Tax Amnesty belum tentu menarik bagi pemilik dana, karena persoalan keamanan, jaminan perlindungan dan aspek legal juga penting bagi mereka. Bagaimanapun lebih menguntungkan jika dana tersebut masuk ke Indonesia dalam bentuk utang luar negeri. Memang mengenaskan membayangkan bahwa untuk menggerakkan perekonomian ternyata negara ini harus memobilisasi dana warga negaranya melalui negara lain.
Selain mengurangi tingkat risiko, perbankan domestik tak dapat terus dibiarkan menikmati tingkat keuntungan (ROE) dengan cara mempertahankan net interest margin (NIM) tinggi sambil mengorbankan tingkat bunga simpanan domestik. Jika situasi ini tak diperbaiki diperkirakan dana akan terus mengalir ke Singapura.
Waspadai Transaksi Tak Berkualitas
Utang luar negeri swasta juga meningkat di sektor pertambangan. Masuknya utang luar negeri ke sektor pertambangan tak jarang menuai kontroversi karena dinilai tak sehat. Banyak korporasi swasta nasional mengambil peran sebagai broker dan memanfaatkan kekuatan politik pemilik.
Sejak Undang-Undang Minerba diberlakukan, Pemerintah menerapkan ketentuan pelepasan saham (divestasi) oleh kontraktor asing ke Pemerintah Indonesia. Lemahnya instrumen hukum pendukung dan kuatnya intervensi politik telah menyebabkan pelaksanaan kebijakan tersebut menghadapi banyak kendala dan inkonsistensi.
Kebanyakan daerah penghasil memilih membentuk BUMD untuk memanfaatkan peluang divestasi tersebut. Alasan dibalik pembentukan BUMD ini adalah untuk memudahkan mencari sumber pendanaan eksternal mengingat anggaran pemerintah daerah penghasil umumnya terbatas.
Di Nusa Tenggara Barat, Pemerintah Daerah memerlukan dana sebesar USD 866 juta untuk membeli 24 persen saham Newmont Nusa Tenggara dalam tiga tahap.
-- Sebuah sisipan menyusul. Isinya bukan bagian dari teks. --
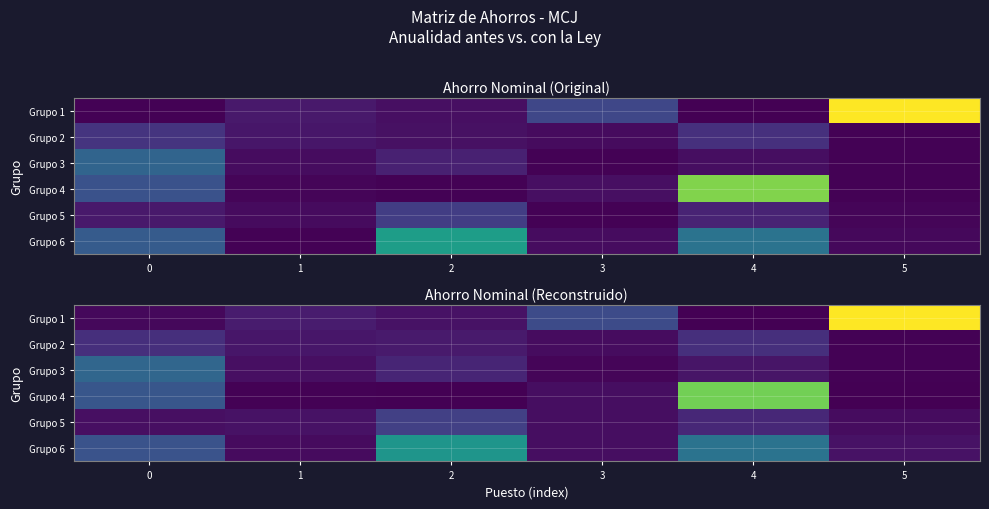

The Grupo 6 series shows 73.4 at 3. True or false?

False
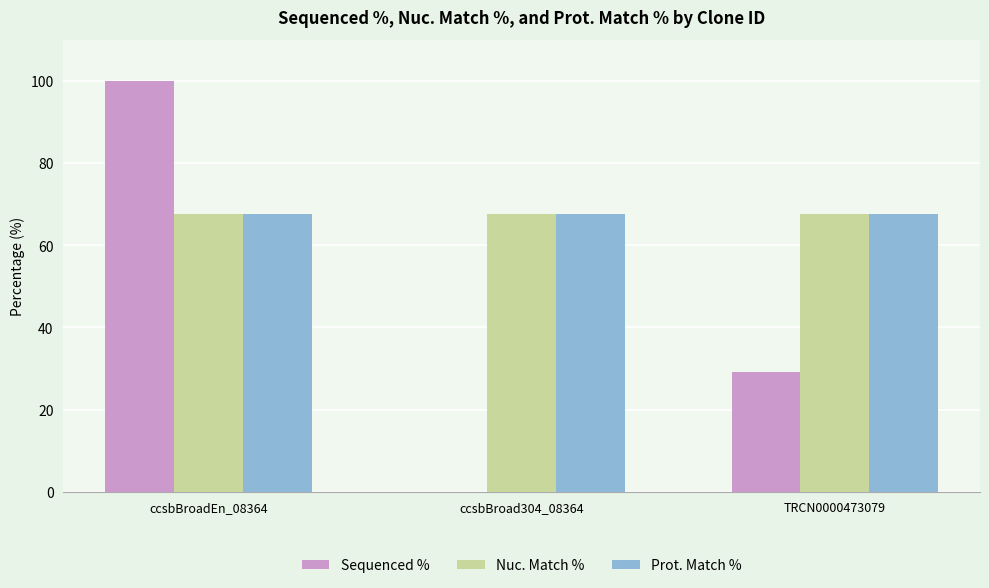

At which label is Sequenced % closest to 50?

TRCN0000473079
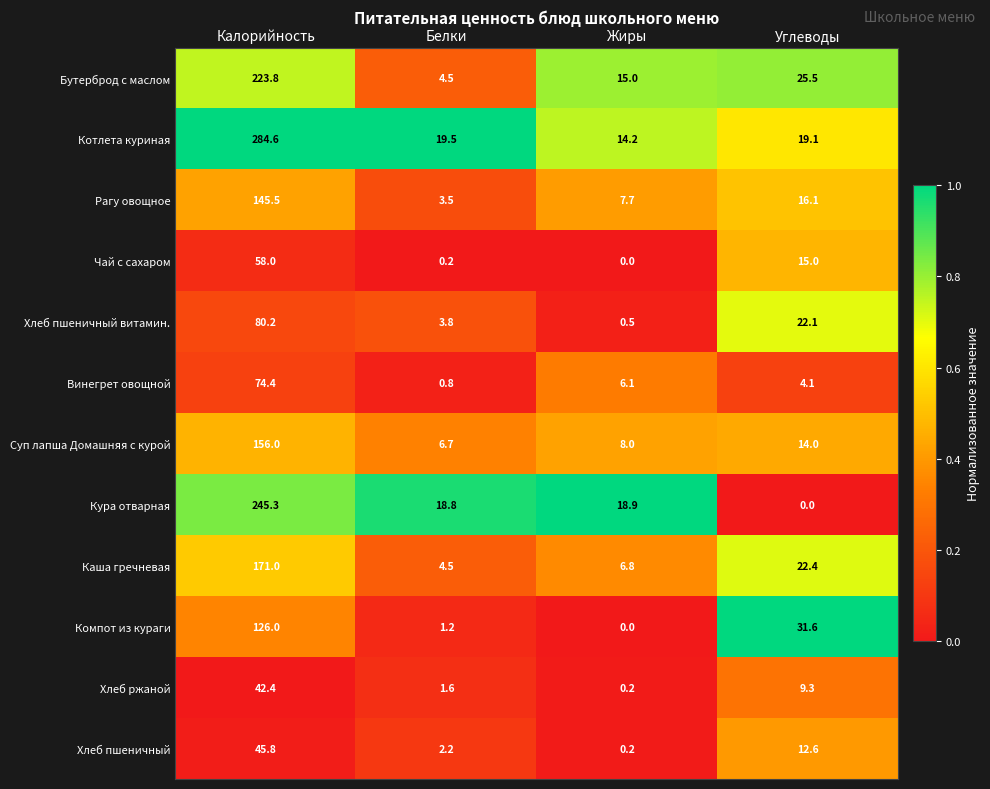

What is the greatest value displayed?

284.6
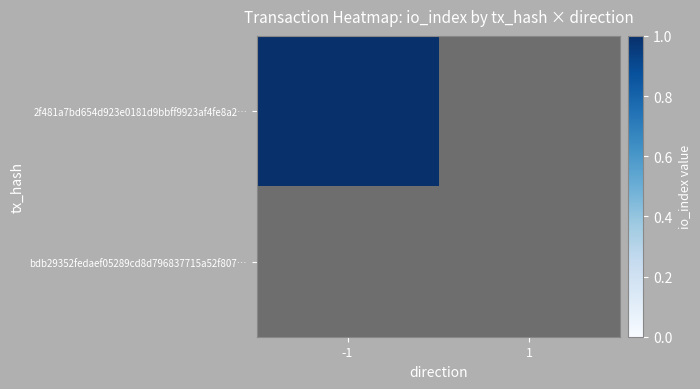

Reading left to right, transcribe all the data shown in this chart.

2f481a7bd654d923e0181d9bbff9923af4fe8a2: 1	0
bdb29352fedaef05289cd8d796837715a52f807: 0	0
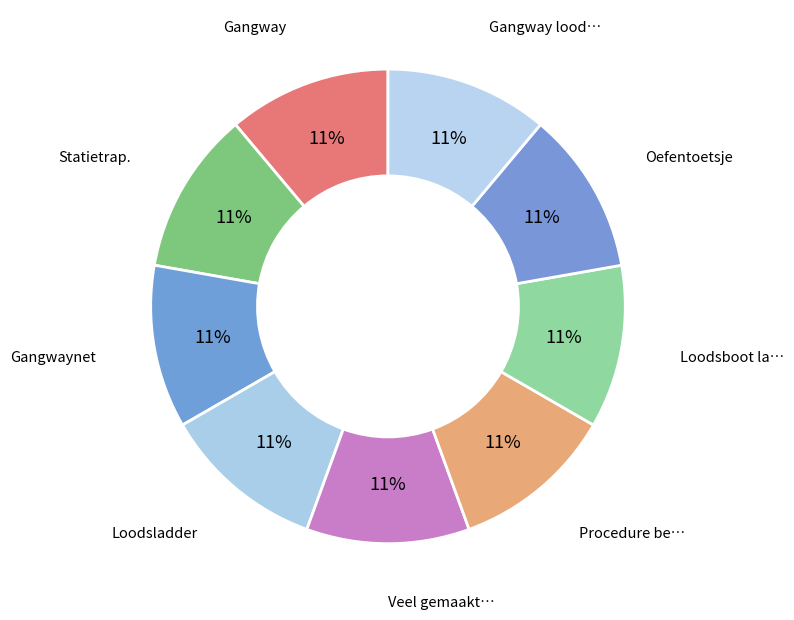

Which category has the biggest portion of the pie?

Oefentoetsje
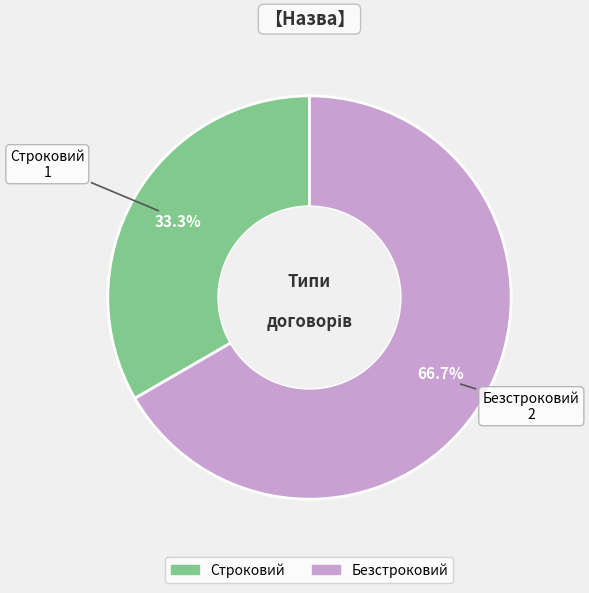

To the nearest percent, what is the combined percentage of Строковий and Безстроковий?

100%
Untuk keperluan tersebut tiga Pemda membentuk BUMD PT Daerah Maju Bersaing (DMB) yang sahamnya dimiliki oleh masing-masing Pemerintah Daerah.
Akibat ketidakmampuan membiayai pembelian saham tersebut, PT DMB bersama PT Multi Capital kemudian mendirikan perusahaan patungan PT Multi Daerah Bersaing (MDB). Ketiga pemerintah daerah secara bersama memiliki 25 persen saham melalui PT DMB. Adapun 75 persen sisanya dimiliki oleh PT Multi Capital, yang 99 persen sahamnya dimiliki oleh Bumi Resource Mining (BRM) milik Bakrie.
Dengan kondisi tersebut berarti Pemerintah Daerah di NTB hanya akan memiliki 6 persen saham NNT melalui ketentuan divestasi, sedangkan Bakri akan menikmati 18 persen saham NNT. Karena Pemerintah Daerah tidak sanggup menyetorkan dana untuk membeli saham 25 persen melalui PT DMB, PT Multi Capital berinisiatif menalangi dengan sistem pengembalian dipotong dari deviden yang diterima.
ICW mensinyalir ada kerugian negara dalam proyek divestasi kepada Pemerintah Daerah. Meski DMB yang dimiliki ketiga Pemerintah Daerah hanya menguasai 6 persen saham Newmont, seharusnya DMB menikmati dividen USD 47,21 juta. Nyatanya DMB hanya menerima USD 7,38 juta. Menurut ICW ini terjadi karena Multi Capital memotong dividen DMB untuk melunasi utang kepada Credit Suisse Singapura. Utang ke korporasi di Singapura ini digunakan untuk memborong 24 persen saham NNT melalui perusahaan patungan PT Multi Daerah Bersaing (Tempo.co, 15/5/2015).